◆ WHAT TO DO ◆
1) Answer these questions using the nonprofit corporation definitions.
(a) What does "foreign corporation" mean?
(b) For a corporation created before what date does the special charter count among the "articles"?
(c) Who counts as an "incorporator"?
2) Carry on the nonprofit corporation definitions after the entry for "Incorporator," adding the next few lettered definitions in the same style.

◆ PASSAGE TO READ ◆
1702.01 Nonprofit corporation law definitions.
1702.01 Nonprofit corporation law definitions.
As used in this chapter, unless the context otherwise requires:
(A) “Corporation” or “domestic corporation” means a nonprofit corporation formed under the laws of this state, or a business corporation formed under the laws of this state that, by amendment to its articles as provided by law, becomes a nonprofit corporation.
(B) “Foreign corporation” means a nonprofit corporation formed under the laws of another state.
(C) “Nonprofit corporation” means a domestic or foreign corporation that is formed otherwise than for the pecuniary gain or profit of, and whose net earnings or any part of them is not distributable to, its members, directors, officers, or other private persons, except that the payment of reasonable compensation for services rendered and the distribution of assets on dissolution as permitted by section 1702.49 of the Revised Code is not pecuniary gain or profit or distribution of net earnings. In a corporation all of whose members are nonprofit corporations, distribution to members does not deprive it of the status of a nonprofit corporation.
(D) “State” means the United States; any state, territory, insular possession, or other political subdivision of the United States, including the District of Columbia; any foreign country or nation; and any province, territory, or other political subdivision of a foreign country or nation.
(E) “Articles” includes original articles of incorporation, agreements of merger or consolidation if and only to the extent that articles of incorporation are adopted or amended in the agreements, amended articles, and amendments to any of these, and, in the case of a corporation created before September 1, 1851, the special charter and any amendments to it made by special act of the general assembly or pursuant to general law.
(F) “Incorporator” means a person who signed the original articles of incorporation.

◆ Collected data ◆

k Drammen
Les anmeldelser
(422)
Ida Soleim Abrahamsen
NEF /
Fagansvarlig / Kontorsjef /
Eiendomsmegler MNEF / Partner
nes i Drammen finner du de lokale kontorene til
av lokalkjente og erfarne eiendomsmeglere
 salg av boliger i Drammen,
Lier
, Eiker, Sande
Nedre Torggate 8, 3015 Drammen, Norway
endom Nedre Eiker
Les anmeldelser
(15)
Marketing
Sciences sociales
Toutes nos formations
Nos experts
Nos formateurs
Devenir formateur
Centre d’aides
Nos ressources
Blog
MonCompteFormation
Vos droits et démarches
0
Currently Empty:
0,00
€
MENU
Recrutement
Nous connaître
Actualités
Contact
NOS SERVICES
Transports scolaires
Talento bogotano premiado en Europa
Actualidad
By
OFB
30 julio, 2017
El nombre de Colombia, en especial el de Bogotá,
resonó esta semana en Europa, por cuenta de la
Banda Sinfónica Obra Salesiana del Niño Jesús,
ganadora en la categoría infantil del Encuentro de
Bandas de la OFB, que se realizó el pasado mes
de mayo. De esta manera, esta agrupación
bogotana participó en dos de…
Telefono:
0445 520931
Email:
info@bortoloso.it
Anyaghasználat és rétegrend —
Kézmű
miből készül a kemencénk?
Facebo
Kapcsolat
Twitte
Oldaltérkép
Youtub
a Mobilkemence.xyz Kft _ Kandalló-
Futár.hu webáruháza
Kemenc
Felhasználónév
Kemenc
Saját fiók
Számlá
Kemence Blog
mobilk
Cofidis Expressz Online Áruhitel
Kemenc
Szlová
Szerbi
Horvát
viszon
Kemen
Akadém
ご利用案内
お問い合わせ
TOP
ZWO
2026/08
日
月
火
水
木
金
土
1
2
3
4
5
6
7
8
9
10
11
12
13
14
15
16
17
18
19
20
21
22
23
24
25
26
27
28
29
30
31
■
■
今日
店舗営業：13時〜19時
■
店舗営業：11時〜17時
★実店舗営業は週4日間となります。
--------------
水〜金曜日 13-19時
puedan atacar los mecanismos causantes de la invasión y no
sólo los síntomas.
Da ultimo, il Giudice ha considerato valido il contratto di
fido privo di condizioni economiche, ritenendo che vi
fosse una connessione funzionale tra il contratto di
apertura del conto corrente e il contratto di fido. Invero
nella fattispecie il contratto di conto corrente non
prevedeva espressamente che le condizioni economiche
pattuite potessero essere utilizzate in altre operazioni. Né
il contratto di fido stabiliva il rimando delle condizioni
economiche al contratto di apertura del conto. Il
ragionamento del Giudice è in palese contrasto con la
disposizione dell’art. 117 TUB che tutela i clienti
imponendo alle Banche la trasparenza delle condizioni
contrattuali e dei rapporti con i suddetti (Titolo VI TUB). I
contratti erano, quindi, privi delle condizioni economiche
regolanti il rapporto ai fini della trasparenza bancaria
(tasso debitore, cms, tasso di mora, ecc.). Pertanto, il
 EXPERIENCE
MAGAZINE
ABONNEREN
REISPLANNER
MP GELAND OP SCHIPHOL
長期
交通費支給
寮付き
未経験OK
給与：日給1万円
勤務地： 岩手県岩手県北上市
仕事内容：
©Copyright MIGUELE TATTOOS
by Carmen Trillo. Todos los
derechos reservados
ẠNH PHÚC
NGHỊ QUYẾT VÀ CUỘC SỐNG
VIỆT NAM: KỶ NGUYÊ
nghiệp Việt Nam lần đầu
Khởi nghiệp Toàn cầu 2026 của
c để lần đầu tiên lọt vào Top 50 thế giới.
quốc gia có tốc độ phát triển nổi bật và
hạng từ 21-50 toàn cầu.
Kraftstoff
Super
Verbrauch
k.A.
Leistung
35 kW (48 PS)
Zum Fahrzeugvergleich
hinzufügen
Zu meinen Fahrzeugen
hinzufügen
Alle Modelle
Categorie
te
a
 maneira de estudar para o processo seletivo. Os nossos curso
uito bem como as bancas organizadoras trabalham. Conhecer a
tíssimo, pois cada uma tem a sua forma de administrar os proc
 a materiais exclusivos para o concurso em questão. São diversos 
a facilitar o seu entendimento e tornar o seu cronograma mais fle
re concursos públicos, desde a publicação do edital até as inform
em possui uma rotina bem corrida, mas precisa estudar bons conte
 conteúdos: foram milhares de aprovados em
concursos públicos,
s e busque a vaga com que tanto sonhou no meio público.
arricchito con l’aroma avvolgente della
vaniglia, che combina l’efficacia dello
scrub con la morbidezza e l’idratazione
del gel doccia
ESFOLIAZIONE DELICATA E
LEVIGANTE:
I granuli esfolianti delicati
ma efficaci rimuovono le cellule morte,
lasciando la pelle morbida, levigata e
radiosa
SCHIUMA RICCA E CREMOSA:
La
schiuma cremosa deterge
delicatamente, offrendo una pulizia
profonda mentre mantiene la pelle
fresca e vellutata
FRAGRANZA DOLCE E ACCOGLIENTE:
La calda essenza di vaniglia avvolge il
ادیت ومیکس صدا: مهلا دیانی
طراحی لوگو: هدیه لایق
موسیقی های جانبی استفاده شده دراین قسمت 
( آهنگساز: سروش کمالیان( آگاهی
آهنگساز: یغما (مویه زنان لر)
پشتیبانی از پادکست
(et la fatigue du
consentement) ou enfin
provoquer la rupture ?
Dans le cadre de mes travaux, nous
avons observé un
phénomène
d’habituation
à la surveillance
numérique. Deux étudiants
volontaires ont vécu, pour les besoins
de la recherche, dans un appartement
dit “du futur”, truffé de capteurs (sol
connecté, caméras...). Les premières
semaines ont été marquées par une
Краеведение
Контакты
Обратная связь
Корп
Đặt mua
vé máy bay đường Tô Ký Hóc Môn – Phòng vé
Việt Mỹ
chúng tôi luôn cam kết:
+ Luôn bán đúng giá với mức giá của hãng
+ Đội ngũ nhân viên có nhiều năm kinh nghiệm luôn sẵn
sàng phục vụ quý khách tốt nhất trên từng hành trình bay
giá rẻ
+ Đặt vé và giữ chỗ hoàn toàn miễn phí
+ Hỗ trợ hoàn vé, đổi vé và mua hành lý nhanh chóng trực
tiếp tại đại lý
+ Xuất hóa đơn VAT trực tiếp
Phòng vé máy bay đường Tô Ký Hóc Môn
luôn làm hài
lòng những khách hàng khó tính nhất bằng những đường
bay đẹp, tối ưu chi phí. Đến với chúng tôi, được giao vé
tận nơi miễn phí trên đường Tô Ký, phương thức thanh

◆ YOUR WRITTEN ANSWERS ◆
1)
(a) A nonprofit corporation formed under the laws of another state.
(b) September 1, 1851.
(c) A person who signed the original articles of incorporation.

2)
(G) “Member” means one having membership rights and privileges in a corporation in accordance with its articles or regulations.
(H) “Voting member” means a member possessing voting rights, either generally or in respect of the particular question involved, as the case may be.
(I) “Person” includes, but is not limited to, a nonprofit corporation, a business corporation, a partnership, an unincorporated society or association, and two or more persons having a joint or common interest.
(J) The location of the “principal office” of a corporation is the place named as such in its articles.
(K) “Directors” means the persons vested with the authority to conduct the affairs of the corporation irrespective of the name, such as trustees, by which they are designated.
(L) “Insolvent” means that the corporation is unable to pay its obligations as they become due in the usual course of its affairs.
(M)(1) Subject to division (M)(2) of this section, “volunteer” means a director, officer, or agent of a corporation, or another person associated with a corporation, who satisfies both of the following:
(a) Performs services for or on behalf of, and under the authority or auspices of, that corporation;
(b) Does not receive compensation, either directly or indirectly, for performing those services.
(2) For purposes of division (M)(1) of this section, “compensation” does not include any of the following:
(a) Actual and necessary expenses that are incurred by a volunteer in connection with the services performed for a corporation, and that are reimbursed to the volunteer or otherwise paid;
(b) Insurance premiums paid on behalf of a volunteer, and amounts paid or reimbursed, pursuant to division (E) of section 1702.12 of the Revised Code;
(c) Modest perquisites.
(N) “Business corporation” means any entity, as defined in section 1701.01 of the Revised Code, other than a public benefit corporation or a mutual benefit corporation, that is organized pursuant to Chapter 1701. of the Revised Code.
(O) “Mutual benefit corporation” means any corporation organized under this chapter other than a public benefit corporation.
(P) “Public benefit corporation” means a corporation that is recognized as exempt from federal income taxation under section 501(c)(3) of the “Internal Revenue Code of 1986,” 100 Stat. 2085, 26 U.S.C. 1, as amended, or is organized for a public or charitable purpose and that upon dissolution must distribute its assets to a public benefit corporation, the United States, a state or any political subdivision of a state, or a person that is recognized as exempt from federal income taxation under section 501(c)(3) of the “Internal Revenue Code of 1986,” as amended. “Public benefit corporation” does not include a nonprofit corporation that is organized by one or more municipal corporations to further a public purpose that is not a charitable purpose.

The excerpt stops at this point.